Creating OCR Files
The following is for creating OCR during the digitization process.
- For information and script for creating OCR on the server (Linux), see For_Creating_Derivatives and OCR List
- For information on OCR versions of transcripts, see Transcripts.
What is it?
OCR stands for Optical Character Recognition. This is the process by which typewritten or printed text is electronically translated into machine-editable text. We perform OCR on all images containing typewritten or printed text. OCR is a step in our digitization process.
Where do these files go? [this information is out of date]
OCR files are saved within the collection directory within a folder called Transcripts. For large collections, coordinating Scans and OCR folders should be created within the Transcripts folder (for example, OCR text files from Scans_3 would be placed in a folder called OCR_3 within the Transcripts folder).

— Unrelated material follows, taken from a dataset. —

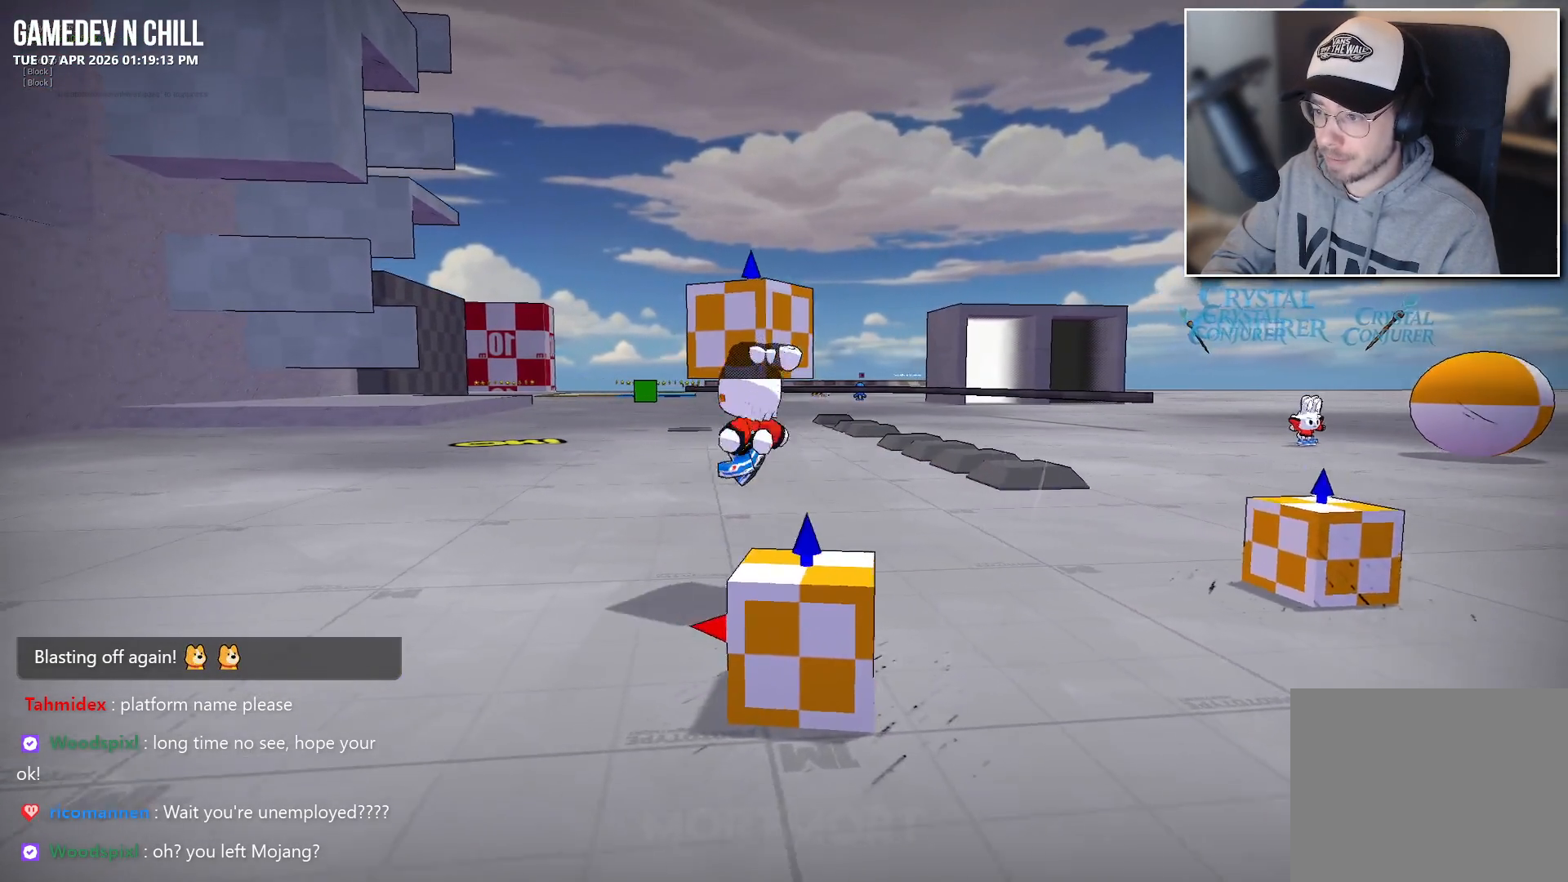
{"buttons": [], "left_stick": "left", "right_stick": "center", "events": [[183, "left_stick", "left"], [217, "right_stick", "right"], [383, "right_stick", "center"]]}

OCR text files are saved in the following format: ex. u0003_0001577_0000233.ocr.txt
OCR Process (Windows)
- Open Adobe Acrobat 9 Pro.
- Choose the Document tab across the top. From the drop-down, hover over OCR Text Recognition, and then choose Recognize Text in Multiple Files Using OCR.
- On the box that opens, click the Add Files button and navigate to the file you want. When files are selected, click OK.

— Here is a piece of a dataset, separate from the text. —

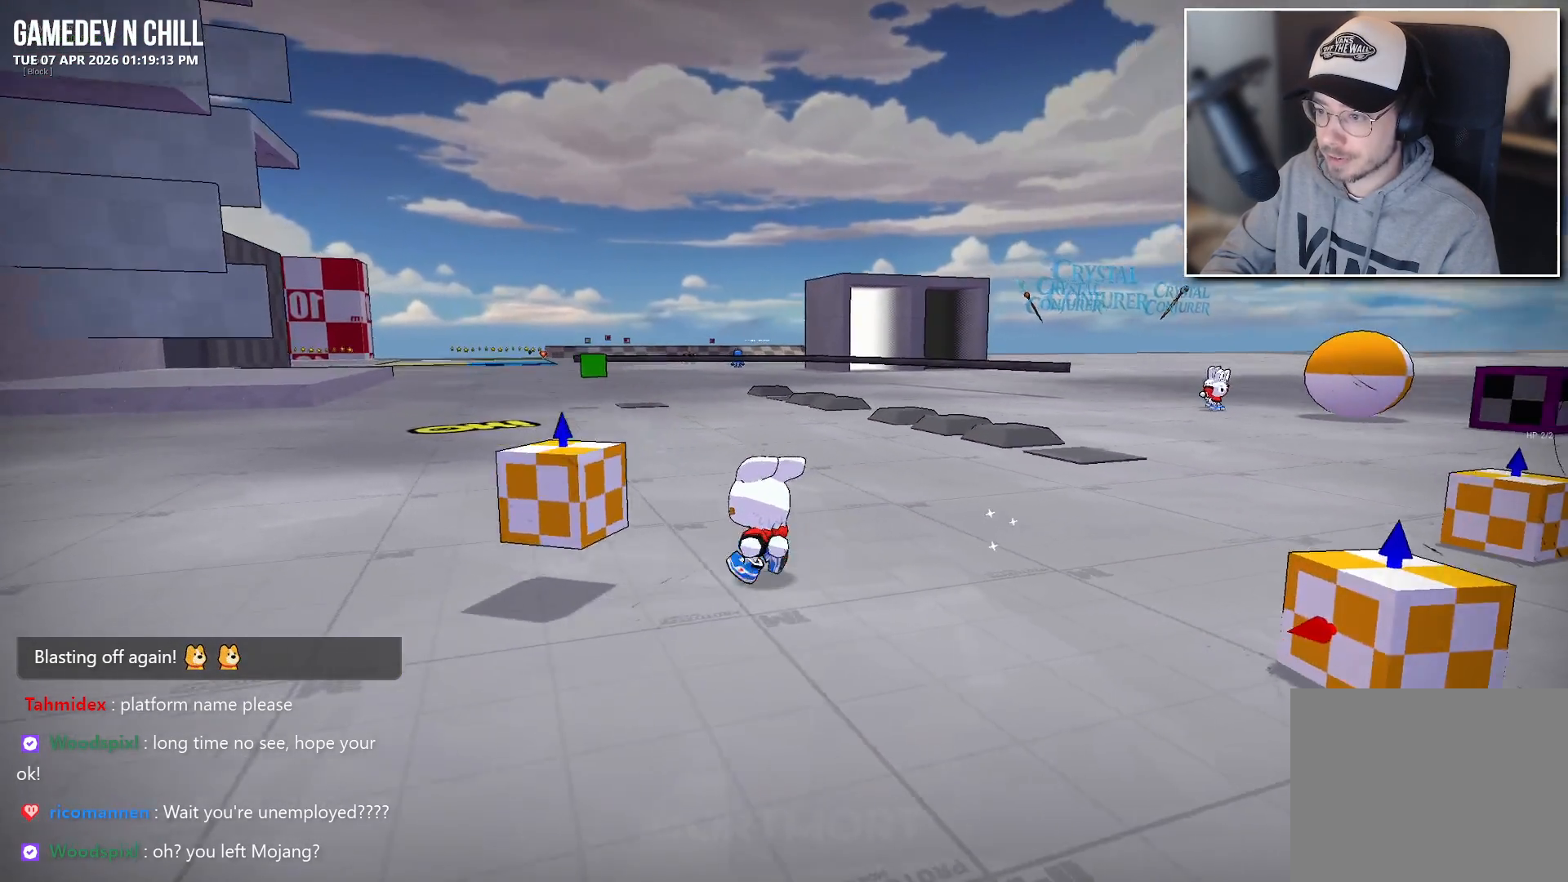
{"buttons": [], "left_stick": "down-left", "right_stick": "center", "events": [[317, "left_stick", "down-left"]]}
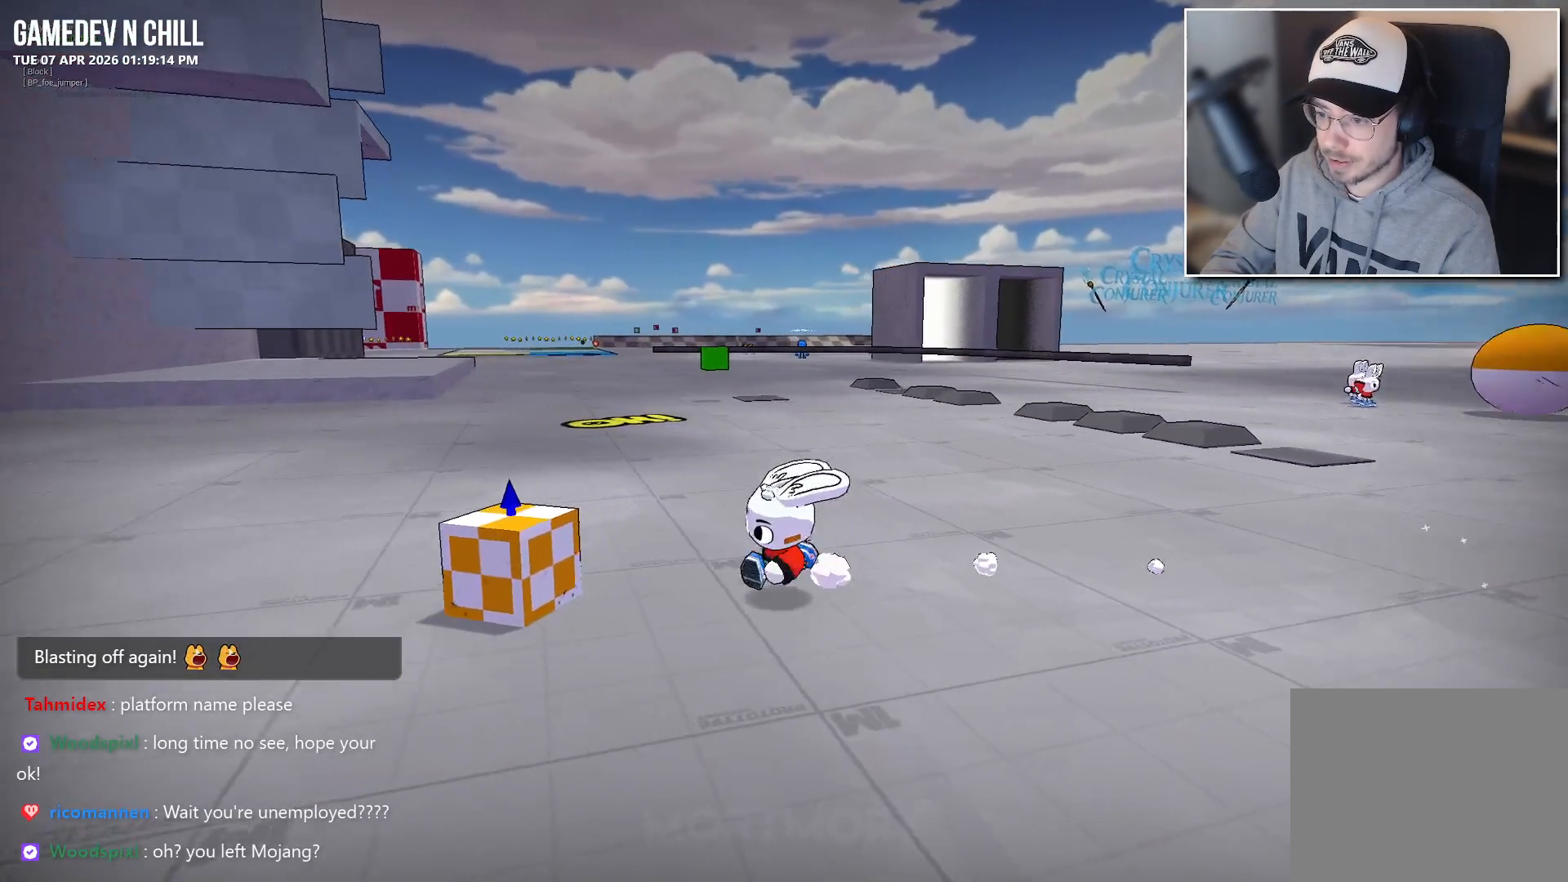
{"buttons": [], "left_stick": "center", "right_stick": "center", "events": [[117, "left_stick", "left"], [250, "left_stick", "up-left"], [367, "left_stick", "center"]]}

- The Output Options box will now open. Choose these settings:
- Under Target Folder, choose Specific Folder and navigate to the folder you have prepared for output.
- Under Filenaming, chose Add to Original Filename. Under Insert After, type in ".ocr". Uncheck Overwrite Existing Files.

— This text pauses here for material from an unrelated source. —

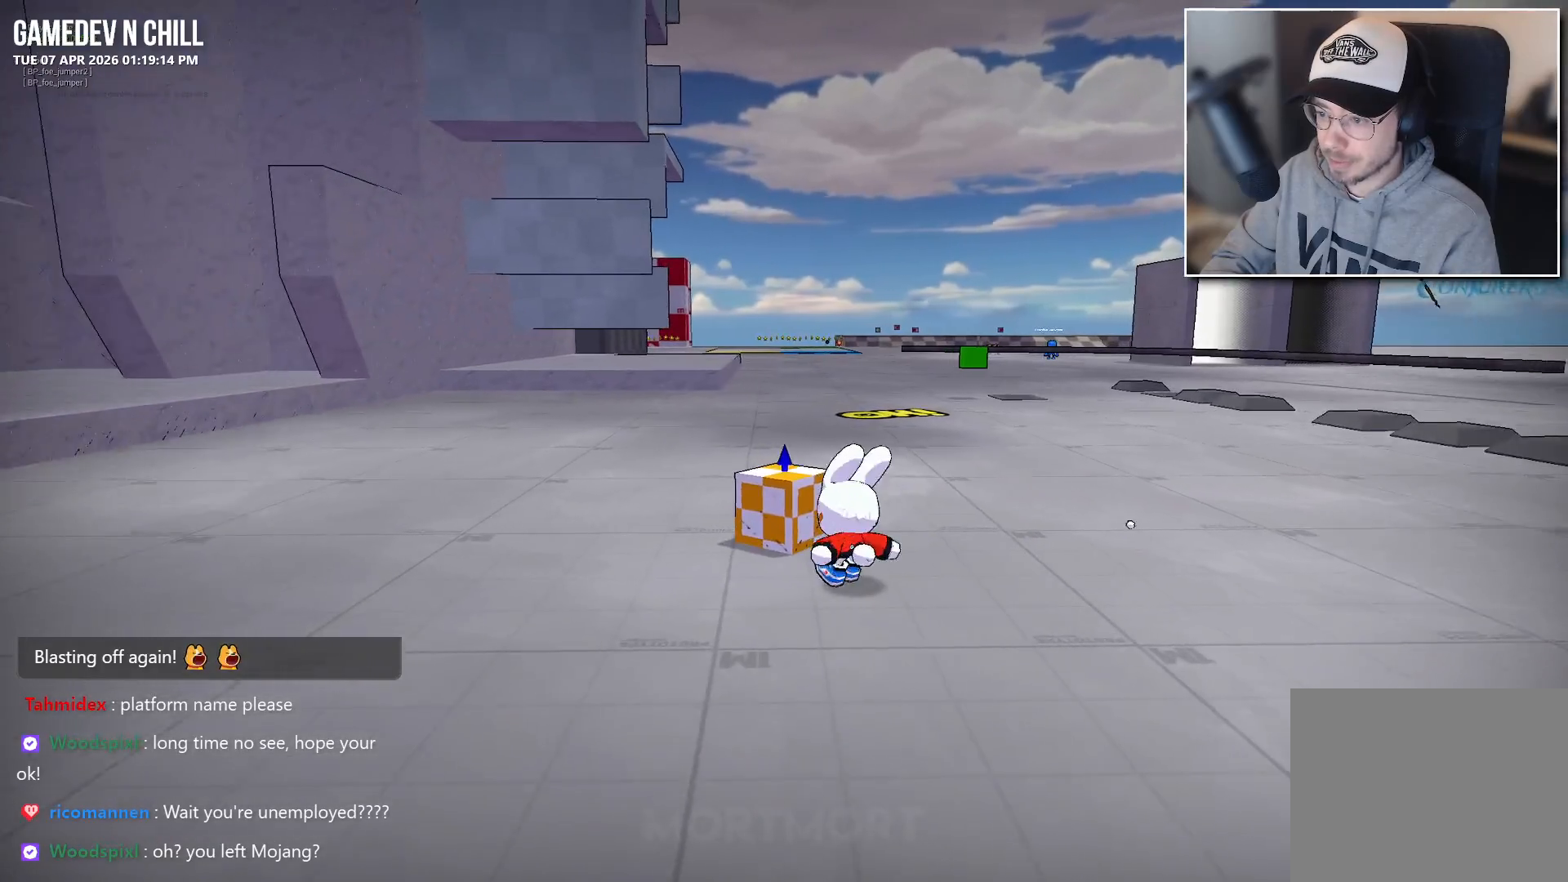
{"buttons": ["A", "L2"], "left_stick": "left", "right_stick": "center", "events": [[50, "left_stick", "left"], [150, "right_stick", "left"], [333, "right_stick", "center"], [433, "L2", "down"], [500, "A", "down"]]}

- Under Output Format, chose Export File(s) to Alternate Format and select Text (Plain) from the drop down menu.
- Click OK. Large files may take quite a bit of time.
OCR Process (Mac)
- Open Adobe Acrobat 8 Pro.
- Drag file into Adobe Acrobat 8 Pro.
- Choose the Document tab across the top. From the drop-down, hover over OCR Text Recognition, and then choose Recognize Text Using OCR.
- In Mac, the file is not automatically saved. So once OCR is done, go to File>Save As>Text (plain). Save to your local transcripts folder.
Unlike Windows/Acrobat-9 which is capable of batch OCR, Mac/Acrobat-8 appears to only support OCR for one item at a time.